Guy lay awake long into the night, thinking about college. He'd been a lot like Slim, young and enthusiastic and full of dreams. Aviation had been the love of his life until Anita came along. Even then, she was part of the dream, because she loved airplanes, too. She encouraged him, raved over his designs, soothed him when plans didn't work out, prodded him to try again. Even when things were darkest, she wouldn't let him give up on the dream. And when it was in his grasp, she never complained about the long hours he was away from her. She was always there, waiting, like a dark-haired angel.

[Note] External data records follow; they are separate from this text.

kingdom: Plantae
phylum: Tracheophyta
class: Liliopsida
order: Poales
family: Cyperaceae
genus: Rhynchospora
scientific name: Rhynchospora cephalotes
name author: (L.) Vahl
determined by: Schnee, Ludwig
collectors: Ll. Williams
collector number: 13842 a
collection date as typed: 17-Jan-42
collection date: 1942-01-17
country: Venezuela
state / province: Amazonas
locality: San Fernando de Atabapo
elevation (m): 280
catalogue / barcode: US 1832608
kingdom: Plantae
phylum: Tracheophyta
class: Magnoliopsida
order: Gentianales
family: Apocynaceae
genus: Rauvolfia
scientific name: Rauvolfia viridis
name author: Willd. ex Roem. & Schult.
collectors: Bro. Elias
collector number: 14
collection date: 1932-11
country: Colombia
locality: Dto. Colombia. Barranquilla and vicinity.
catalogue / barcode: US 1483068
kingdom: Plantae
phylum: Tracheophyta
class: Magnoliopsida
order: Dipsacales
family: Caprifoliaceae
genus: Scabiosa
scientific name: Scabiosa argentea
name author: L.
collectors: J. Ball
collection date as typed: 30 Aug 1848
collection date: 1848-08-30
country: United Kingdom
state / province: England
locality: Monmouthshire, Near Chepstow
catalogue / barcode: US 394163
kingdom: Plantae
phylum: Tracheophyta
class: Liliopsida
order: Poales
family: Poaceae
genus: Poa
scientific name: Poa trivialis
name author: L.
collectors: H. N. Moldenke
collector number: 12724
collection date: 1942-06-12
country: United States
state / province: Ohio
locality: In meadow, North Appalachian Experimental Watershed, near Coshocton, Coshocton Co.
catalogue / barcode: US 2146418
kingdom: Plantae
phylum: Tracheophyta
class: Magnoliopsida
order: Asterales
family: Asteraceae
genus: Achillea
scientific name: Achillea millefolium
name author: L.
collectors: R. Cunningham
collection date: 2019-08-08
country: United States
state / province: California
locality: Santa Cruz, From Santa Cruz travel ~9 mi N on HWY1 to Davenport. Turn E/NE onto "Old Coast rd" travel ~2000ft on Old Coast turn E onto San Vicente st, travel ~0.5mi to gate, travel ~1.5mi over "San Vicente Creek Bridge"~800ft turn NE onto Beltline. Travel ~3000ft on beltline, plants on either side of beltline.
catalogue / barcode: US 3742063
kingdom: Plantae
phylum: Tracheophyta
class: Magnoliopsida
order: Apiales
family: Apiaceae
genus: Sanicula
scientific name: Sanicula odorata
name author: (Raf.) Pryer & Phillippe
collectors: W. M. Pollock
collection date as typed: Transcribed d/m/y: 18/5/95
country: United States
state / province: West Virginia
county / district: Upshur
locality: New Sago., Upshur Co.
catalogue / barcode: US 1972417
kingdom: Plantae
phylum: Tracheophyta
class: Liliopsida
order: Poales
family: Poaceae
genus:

He'd given her the ring just before they went up together, that last time. He was always so careful, so thorough, about the plane. But that once, he was exhausted from a late-night party the night before, and his mind had been on Anita instead of the engine. The tiny malfunction, caught in time, might have been rectified. But it wasn't. The plane went down into the trees and hung, precariously, in the limbs. They could have climbed down, only bruised, but Anita had fallen heavily against the passenger door and, weakened by the crash, it had come open. He saw her in his nightmares, falling, falling, forty feet straight down to the forest floor, with nothing to break the fall except hard ground, her eyes wide with horror as she cried his name.
He sat straight up on the bunk, sweating, barely able to get his breath as the nightmare brought him awake. Slim was sleeping peacefully. He wished he could. He put his head in his hands and moaned softly. Three years was long enough to grieve, Justin said. But Justin didn't know. Nobody knew, except Guy.
He was half-asleep the next morning when he went down to the feedlot in clean blue jeans and a blue-and-white checked flannel shirt under his sheepskin jacket. He wore his oldest Stetson, a beige wreck of a hat, wide-brimmed and stained from years of work. His boots didn't look much better. He was almost thirty-one years old and he felt sixty. He wondered if it showed.
Voices came from Justin's office when he walked into the waiting room at the feedlot. Fay, J. D. Langley's pretty little wife, smiled at him and motioned him in. She was technically Calhoun Ballenger's secretary, but today she was covering both jobs in the absence of the other secretary.
Guy smiled back, tipped his hat and walked on in. Justin stood up. So did the pretty little brunette with him. She had the largest, most vulnerable brown eyes he'd ever seen in a human being. They seemed to see right through to his heart.
"This is Candace Marshall, Guy," Justin said. "She's a freelance publicist who works primarily for the cattle industry. Candy, this is Guy Fenton. He manages the feedlot for us."
Guy tipped his hat at her, but he didn't remove it. He didn't smile, either. Those eyes hurt him. Anita had brown eyes like that, soft and warm and loving. He could see them in his nightmares as she cried out for him to help her
"I'm pleased to meet you, Mr. Fenton," Candy said solemnly and held out a hand toward him.
He shook it limply and without enthusiasm, immediately imprisoning both his hands in the pockets of his jeans.